Reading text START

# Taste of the Wild puppy?



## Pytheis (Sep 23, 2016)

So I just brought home my first German shepherd puppy a week and a half ago. He was imported to the US, went to the breeder who bought him, then came home with me all within a week. Poor puppy! In that short time, he has been on three different foods. I feel so bad for him. Anyway, the breeder in the US had him on Fromm Large Breed Puppy. He doesn't seem to like it very much, and I wanted him on Taste of the Wild anyway, so I have slowly been switching his food again.

My question is this: Both my vet (who I am switching from, as I didn't like) and the breeder told me that it is important to get large breed puppy food instead of regular puppy food, but is that true? I am not convinced. Fromm is more expensive than TotW, and the online dog food rating website give them the same amount of stars. Also, it is way more of a hassle to get Fromm, and I would really like to not have to do that. I would do it if it was a huge deal to feed large breed puppy, but if it isn't going to be massively terrible for my puppy, I'd like to stick with Taste of the Wild. 

Is it actually important enough to feed a large breed puppy food, or can I feed regular puppy food without worrying?


----------



## eddie1976E (Nov 7, 2010)

It is important to feed the proper nutrition profile to a LBP. The cost per pound is about the same for the two foods. I would keep the puppy on Fromm for a while. You can order from chewy.com, and it will be free shipping. If you don't want Fromm, find another high quality LBP food that has the right nutritional profile. 

Why did the import breeder decide not to keep the puppy? 

Good luck with your puppy.


----------



## Pytheis (Sep 23, 2016)

Another problem is that the puppy clearly isn't fond of Fromm... He won't eat it unless I hand feed him or he's REALLY hungry. If I add Taste of the Wild to the Fromm, he'll eat it. My other dog also doesn't like Fromm. Maybe my dogs are just crazy!

Reading text END
Dataset START

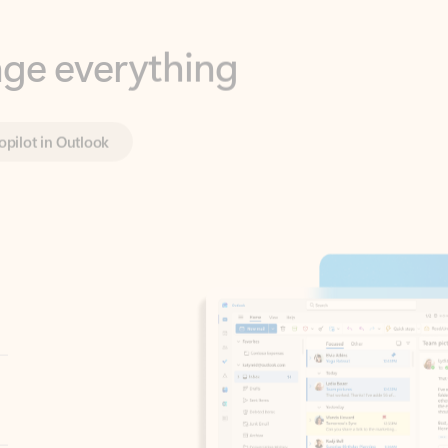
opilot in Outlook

Dataset END
Dataset START

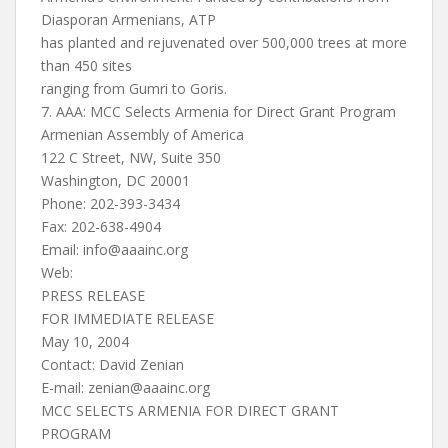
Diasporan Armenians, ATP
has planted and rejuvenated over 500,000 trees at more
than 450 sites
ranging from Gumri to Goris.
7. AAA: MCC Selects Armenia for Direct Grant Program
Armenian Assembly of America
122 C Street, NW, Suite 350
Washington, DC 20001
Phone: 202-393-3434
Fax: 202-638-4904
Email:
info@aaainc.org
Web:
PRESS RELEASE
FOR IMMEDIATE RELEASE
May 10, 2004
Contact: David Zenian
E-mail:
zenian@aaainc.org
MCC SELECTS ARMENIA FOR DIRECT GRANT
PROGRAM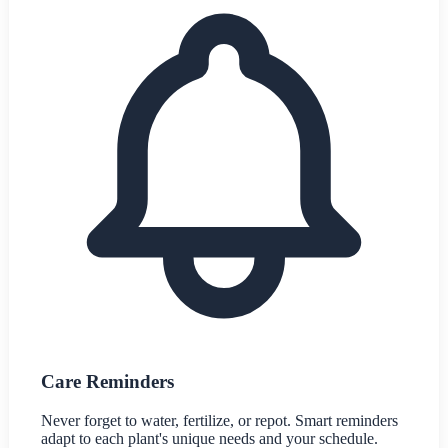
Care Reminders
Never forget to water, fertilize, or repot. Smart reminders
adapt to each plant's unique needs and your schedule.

Dataset END
Dataset START

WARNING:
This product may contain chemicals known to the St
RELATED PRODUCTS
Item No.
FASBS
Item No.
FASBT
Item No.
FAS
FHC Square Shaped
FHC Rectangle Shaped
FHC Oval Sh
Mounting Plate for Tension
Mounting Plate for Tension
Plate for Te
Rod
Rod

Dataset END

Required work:
Can you continue the forum thread above about large breed puppy food for a German shepherd puppy from where it stops?

Answer space:
----------



## dogma13 (Mar 8, 2014)

The reason people recommend lbp is because of the calcium levels (you want a low level) and you don't want a "growth" formula.Many owners feed their pups adult formula kibble with no problems.


----------



## MineAreWorkingline (May 2, 2015)

dogma13 said:


> The reason people recommend lbp is because of the calcium levels (you want a low level) and you don't want a "growth" formula.Many owners feed their pups adult formula kibble with no problems.


In nature, after weaning, animals eat the same foods as adults.


----------



## Stevenzachsmom (Mar 3, 2008)

I fed Shelby TOTW Pacific Stream puppy formula. She is 2 years old now and, of course, has been eating TOTW adult formula for a long time. We had no problem with her eating the puppy formula. Both of my dogs love TOTW and do well on it.

Just to add, some years back, TOTW did not have a puppy formula. The adult formula was not recommended for puppies, because of the high calcium level. I do not know if that has changed, but worth mentioning.


----------



## Pytheis (Sep 23, 2016)

Well, as it turns out, Forrest actually gets really sick from eating Fromm. No wonder he didn't like it. Thanks, everyone, for your input!


----------



## SiegersMom (Apr 19, 2011)

I fed TOWP to mine with no problem. I ended up switching to Acana as an adult but only because she hated the adult food....would not eat it at all. and I could not keep weight on her. I hated that because my older gsd had issues with other food and the TOW was great for him but he is also doing well now on the Acana so everyone is happy...except my wallet....it is more expensive...but I feed almost half what I fed with TOW so it end up pretty even.


----------



## le.tetrish (Aug 29, 2016)

Hi I had my puppy on TOTW puppy for a few weeks until i read that the amount of calcium can be bad for the pup since it makes him grow too fast which is why i switched to Fromm's large breed puppy and now just regular large breed adult. (I swithed to adult at 6 months)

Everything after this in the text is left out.